As Juniper hunts for Ethernet technology and a Catalyst 6500-killer, here are the acquisition options frequently mentioned: Extreme, Foundry Networks Inc. (Nasdaq: FDRY), and Force10 Networks Inc.

Foundry, led with an iron fist by CEO and founder Bobby Johnson, is the rebel child of the Ethernet switching market (see Bobby Johnson, Foundry Networks). It marches to the beat of its own drummer. And it's been profitable recently – Johnson holds a big stake and most folks don't think he will sell out.

Force10, say most reliable sources, wants a whole lot of dough. Kramlich, who also funded Force10 and sits on the company's board, maintains that the company is strong enough to hold out for an IPO.

"The team at Force10 is exceptional," he says. "They have the skill set to build a powerful array of products."

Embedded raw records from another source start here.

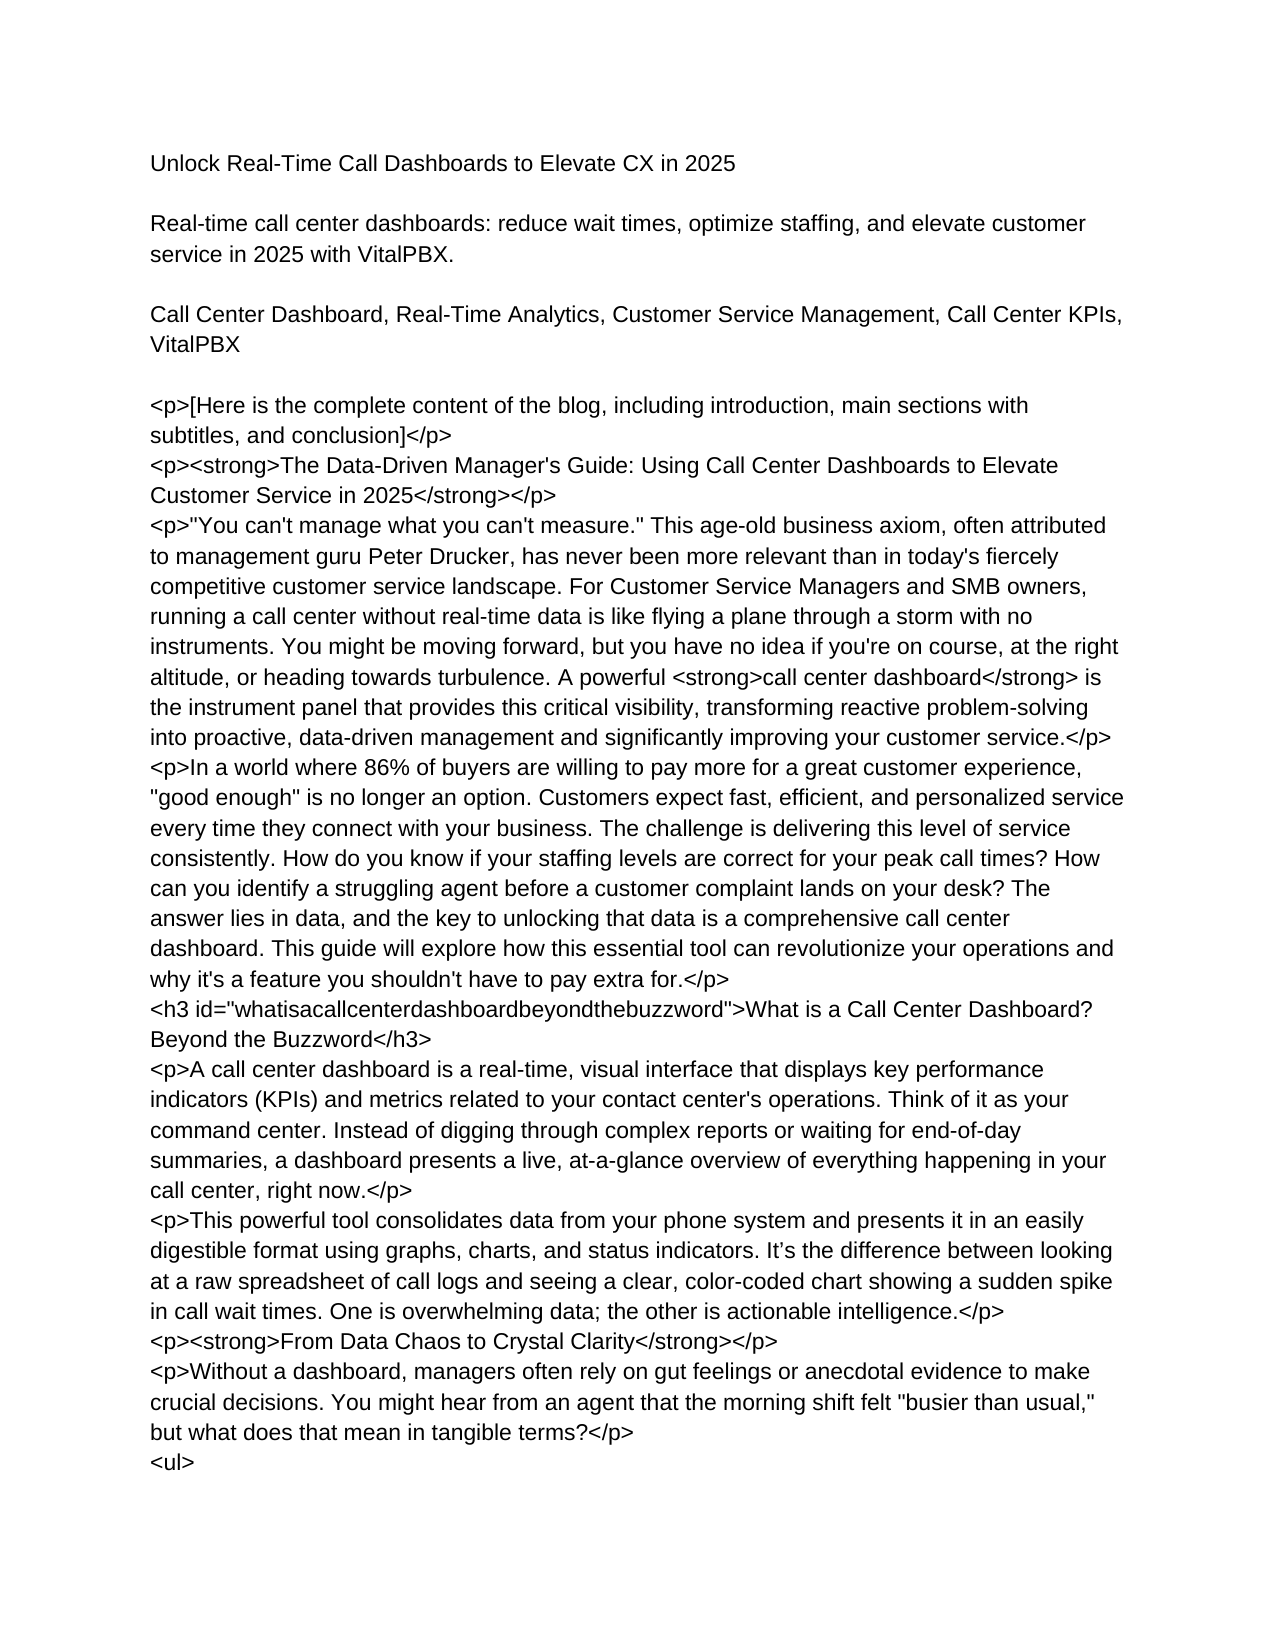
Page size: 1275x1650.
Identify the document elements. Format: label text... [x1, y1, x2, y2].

text <ul> [150, 1449, 1125, 1475]
text <p>In a world where 86% of buyers are willing to pay more for a great customer experience, "good enough" is no longer an option. Customers expect fast, efficient, and personalized service every time they connect with your business. The challenge is delivering this level of service consistently. How do you know if your staffing levels are correct for your peak call times? How can you identify a struggling agent before a customer complaint lands on your desk? The answer lies in data, and the key to unlocking that data is a comprehensive call center dashboard. This guide will explore how this essential tool can revolutionize your operations and why it's a feature you shouldn't have to pay extra for.</p> [150, 754, 1125, 992]
text <p><strong>The Data-Driven Manager's Guide: Using Call Center Dashboards to Elevate Customer Service in 2025</strong></p> [150, 452, 1125, 509]
text Real-time call center dashboards: reduce wait times, optimize staffing, and elevate customer service in 2025 with VitalPBX. [150, 210, 1125, 267]
text <p><strong>From Data Chaos to Crystal Clarity</strong></p> [150, 1328, 1125, 1354]
text <p>This powerful tool consolidates data from your phone system and presents it in an easily digestible format using graphs, charts, and status indicators. It’s the difference between looking at a raw spreadsheet of call logs and seeing a clear, color-coded chart showing a sudden spike in call wait times. One is overwhelming data; the other is actionable intelligence.</p> [150, 1207, 1125, 1324]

Juniper could build its own Ethernet switching product line, but that wouldn't come with a sales channel.

Then there's the Extreme option. As Extreme's share price erodes – victim of severe competition and pricing erosion in the Ethernet switching market – the deal becomes more likely. Juniper's lot is obviously far better than Extreme's, with it churning out healthy profits, well esconced as the number two player in what is essentially a two-man routing market, and sporting a robust valuation of nearly $14 billion to Extreme's $500 million or so.

Stitt has probably not sold because he's afraid of what this will look like – a fire sale. Such pride is understandable, but it's necessary to see the forest through the trees. The Ethernet switching market is not going to magically morph into some happy-go-lucky, high-margin business. Huawei Technologies Co. Ltd. and ZTE Corp. (Shenzhen: 000063; Hong Kong: 0763) are coming, and Cisco is turning the screws in the 10-Gig market. Sticking around by yourself in that space won't be much fun.

Kriens, of course, is worried that if he buys Extreme, his share price will get slaughtered – for the same reasons mentioned above. But this deal would be pitched as strategic. It's not about the margins; it's about giving Juniper a better enterprise sales channel and matching Cisco's products switch-for-switch. This is a case in which Wall Street might be too myopic.

The irony of it is that as Extreme's stock price falls, the deal becomes more likely – even if both Kriens and Stitt are afraid of how Wall Street will view the deal.

But is it really a bad deal? One Silicon Valley executive, whom I won't name, points out that with Extreme now trading at roughly 1.5 times revenue, that represents roughly the value of its revenue and sales channel, and that's about it. That's the valuation of, say, the dishwasher market. The products and technology come for free.

This also happens to be exactly what Juniper needs to build a solid enterprise sales channel: more customers, and an installed base of dishwashers – er, I mean, Ethernet switches.

Like forces building before the battle, Juniper's looking to put on more girth. It still needs more sales, more products, more revenue if it's going to seriously match Cisco in the enterprise market. For these reasons, I believe the Extreme/Juniper deal makes a whole lot of sense. It should be consummated this year. The Keiretsu classmates will finally be reunited.